What is expected:
Output the lines of the items below as a Markdown table with the columns Row and Line, beginning at the line that contains "Does the chart have visible grid lines?" and stopping after the line that contains "Reading left to". Omit blank lines and leave the pictures out of the table.

···

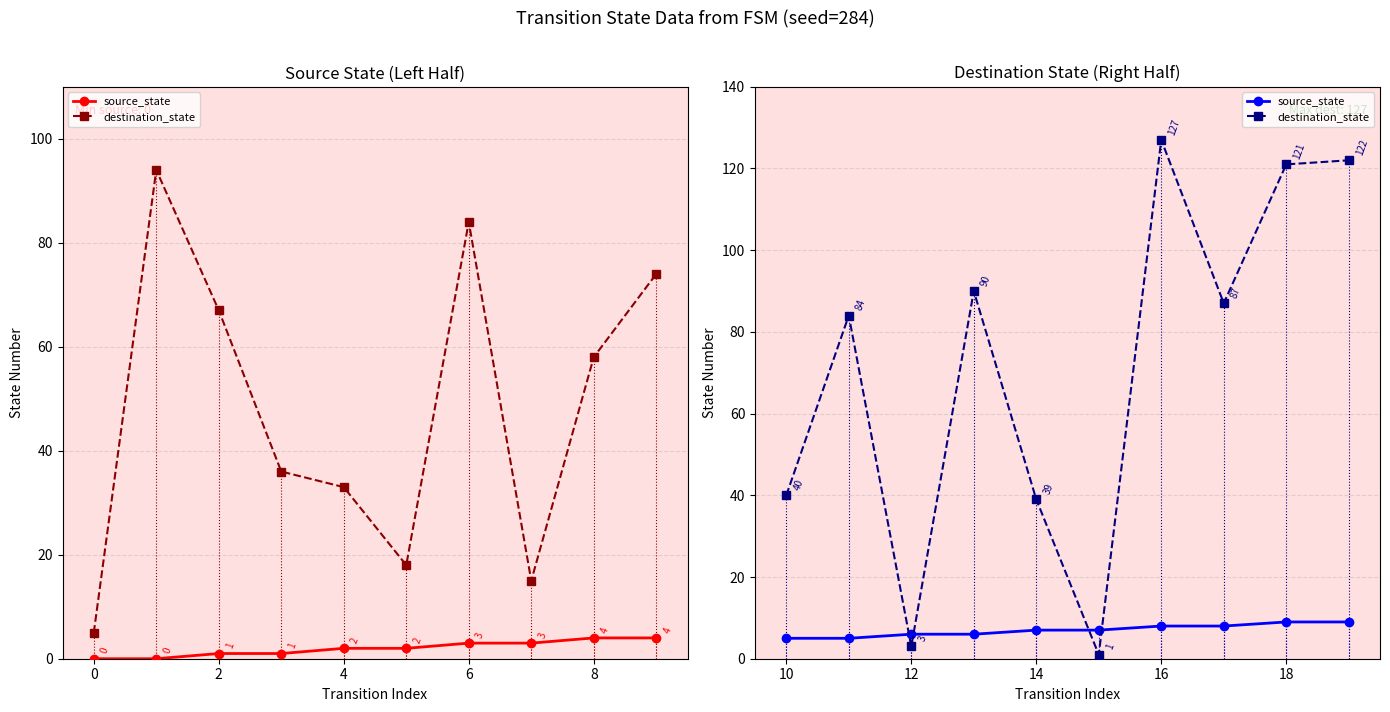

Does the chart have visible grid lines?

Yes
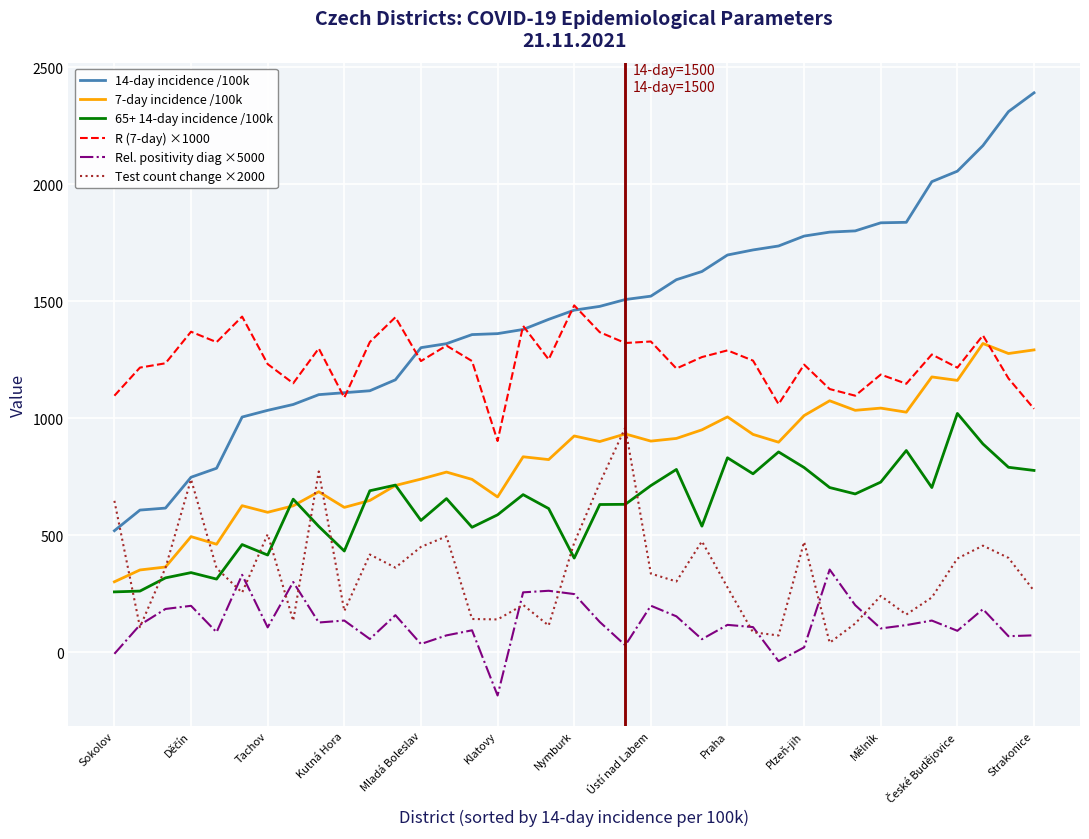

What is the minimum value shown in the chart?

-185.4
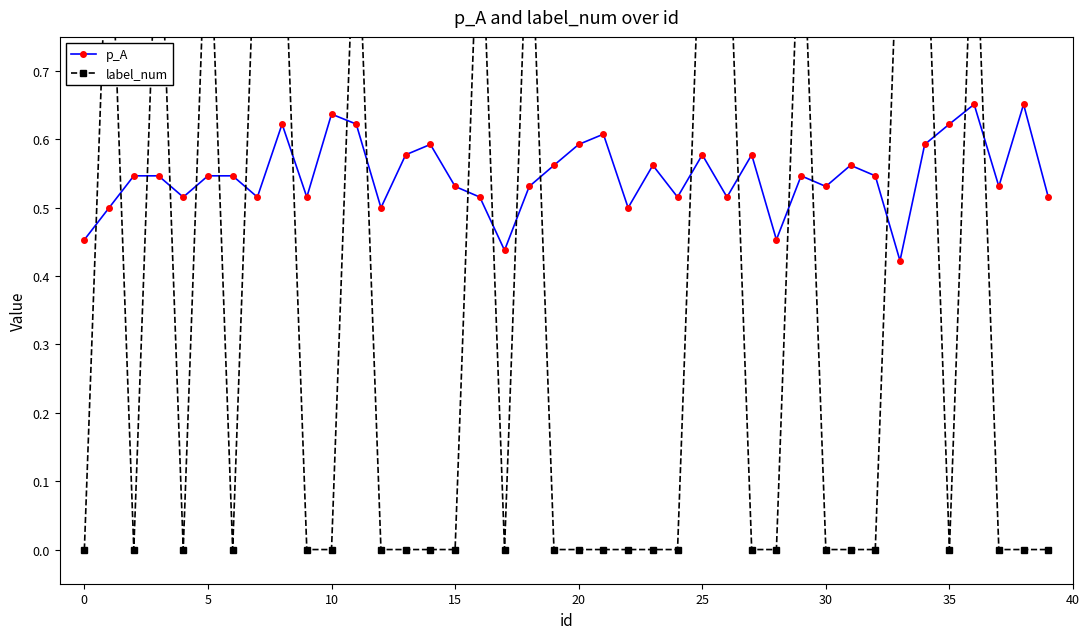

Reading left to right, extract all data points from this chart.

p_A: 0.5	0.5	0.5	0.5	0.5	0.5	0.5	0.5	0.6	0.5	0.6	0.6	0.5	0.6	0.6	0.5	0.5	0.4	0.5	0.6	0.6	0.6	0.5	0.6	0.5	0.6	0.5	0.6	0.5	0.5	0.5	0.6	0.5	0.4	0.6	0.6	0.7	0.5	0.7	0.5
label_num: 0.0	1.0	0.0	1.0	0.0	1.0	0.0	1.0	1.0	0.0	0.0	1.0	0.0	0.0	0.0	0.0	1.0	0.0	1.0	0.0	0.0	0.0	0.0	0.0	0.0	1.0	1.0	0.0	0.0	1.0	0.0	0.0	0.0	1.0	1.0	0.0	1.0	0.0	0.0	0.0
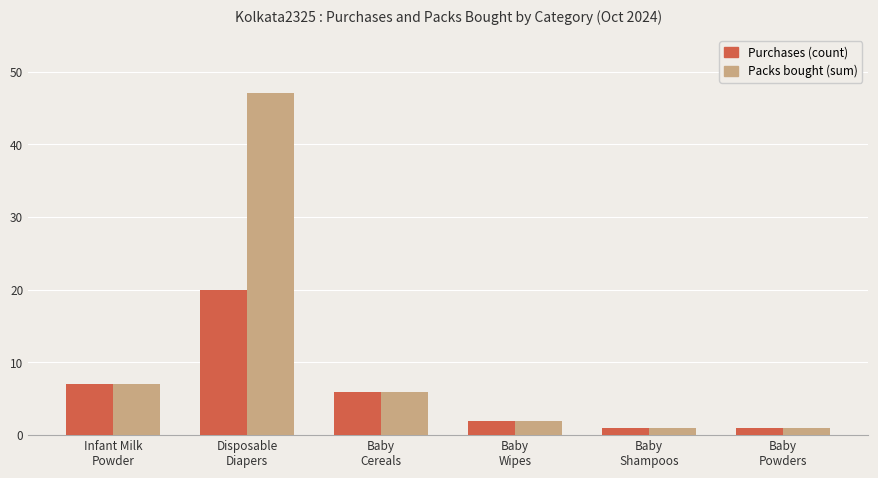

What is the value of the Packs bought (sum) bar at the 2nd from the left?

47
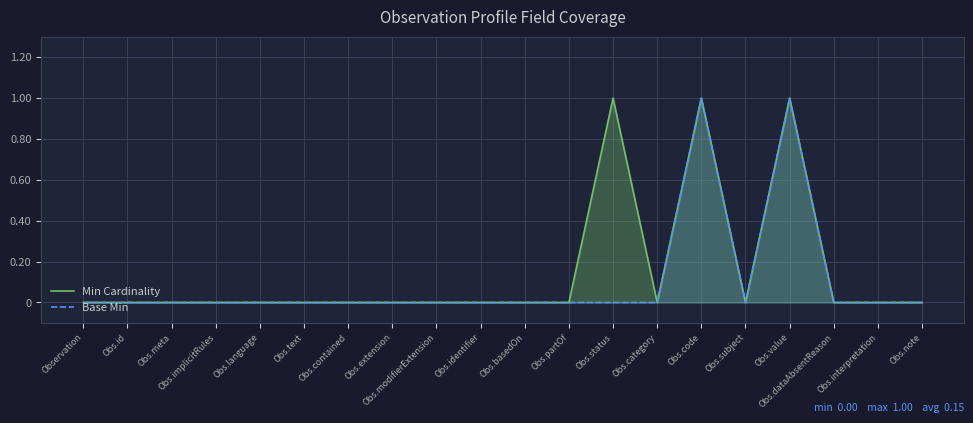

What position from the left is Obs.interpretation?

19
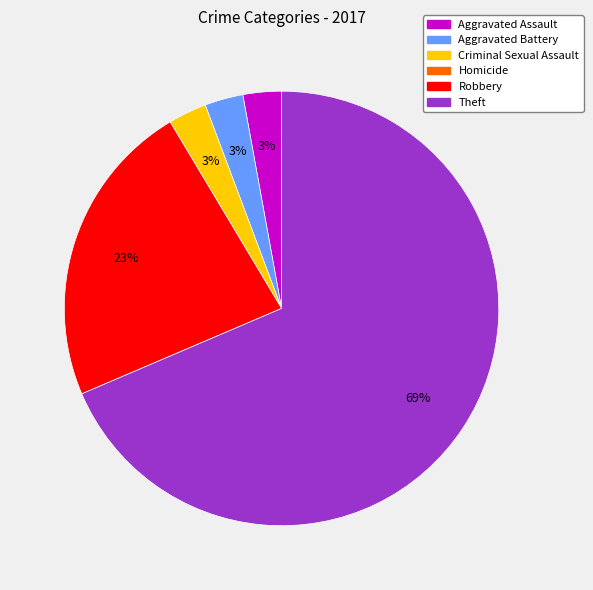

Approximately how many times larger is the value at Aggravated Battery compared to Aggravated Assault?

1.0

···

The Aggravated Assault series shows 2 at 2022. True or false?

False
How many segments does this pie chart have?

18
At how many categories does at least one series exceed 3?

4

···

Reply:
| Row | Line |
|---|---|
| 1 | Does the chart have visible grid lines? |
| 2 | Yes |
| 3 | What is the minimum value shown in the chart? |
| 4 | -185.4 |
| 5 | Reading left to right, extract all data points from this chart. |